Я вышел из машины, громко хлопнув дверью. Федор выскочил из машины и прокричал мне в спину: «К часу ночи буду, если не забуду!».
Махнул рукой не оборачиваясь. «Вот противное существо. Зараза…», – бормотал себе под нос. Вошел в избу. Авдотья сидела возле окна и тихо что-то напевала.
– Ну и день выдался сегодня, Авдотья Лукинична!
Она даже не шелохнулась, продолжала смотреть в одну точку и напевать. Постоял возле нее минуту, развернулся и пошел в свое временное пристанище. Поставил термоконтейнер на сундук и плюхнулся на кровать. Бесят меня эти людишки, не могу понять, что в них не так? Все, хватит анализировать пустоту! Уеду и забуду все, как страшный сон.
– Володя, обедать пора! – послышался уже приятный для меня голос из кухни.
– Сейчас, Авдотья Лукинична, дайте мне пять минут.

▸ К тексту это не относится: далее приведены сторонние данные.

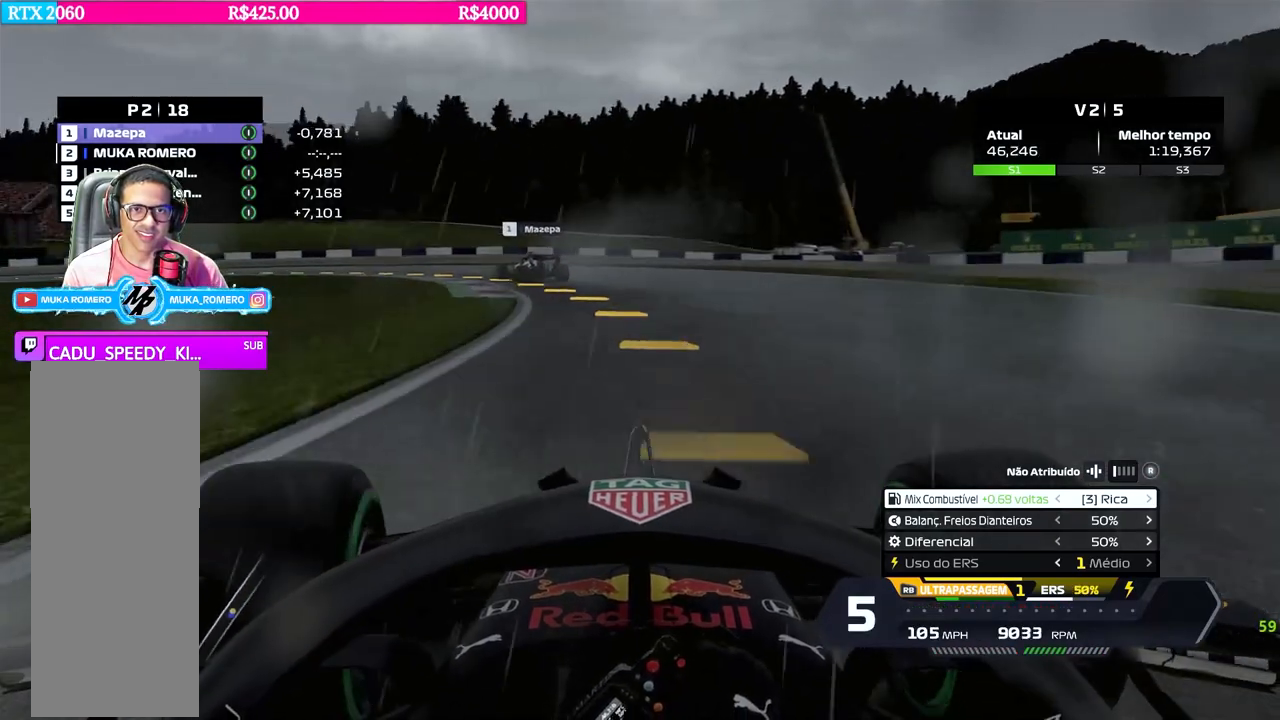
{"buttons": ["R2"], "left_stick": "down-left", "right_stick": "center", "events": []}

– Хорошо, родимый, твое время – ты им сам и распоряжайся, тольки мояво не отнимай: два раза греть еду не буду.
После этих слов выбора у меня не оставалось, вошел на кухню и сел за стол.
– Руки забыл помыть, милок.
Встал, глубоко вздохнул, пошел в сени и вернулся уже с вымытыми руками.
– Ты не серчай на мене, Володя, я понимаю, негоже мне табе указки давать. Понимаю, уморился и забыл. Небось три часа с энтим свистуном провел, а это как цельный огород вскопать без передыху.
– У Вас тоже был опыт насладиться Фединым свистом.
– Бог миловал, от людей слыхала. Заика с детства, хтось яму посоветовал насвистывать. Помогло, а дурна привычка осталася.
– У вас здесь есть кто-нибудь без изъянов?
– Нету, все маненько пришибленные, ну што ж поделашь, не убивать же нас за это?
– Вы простите меня, действительно просто устал.
– Ты давай кушай, супчика грибного наварила, компоту из лесной ягоды. Покушаш – все легче.
Навернул две тарелки чудо-супа. И почувствовал, как глаза стали слипаться.
– Пойду прилягу, спасибо за обед.
– Иди, милок. Отдохни.
Поплелся в комнату. Разделся, сел на кровать, посмотрел на иконы, и явь, как всегда, незаметно, перешла в сон.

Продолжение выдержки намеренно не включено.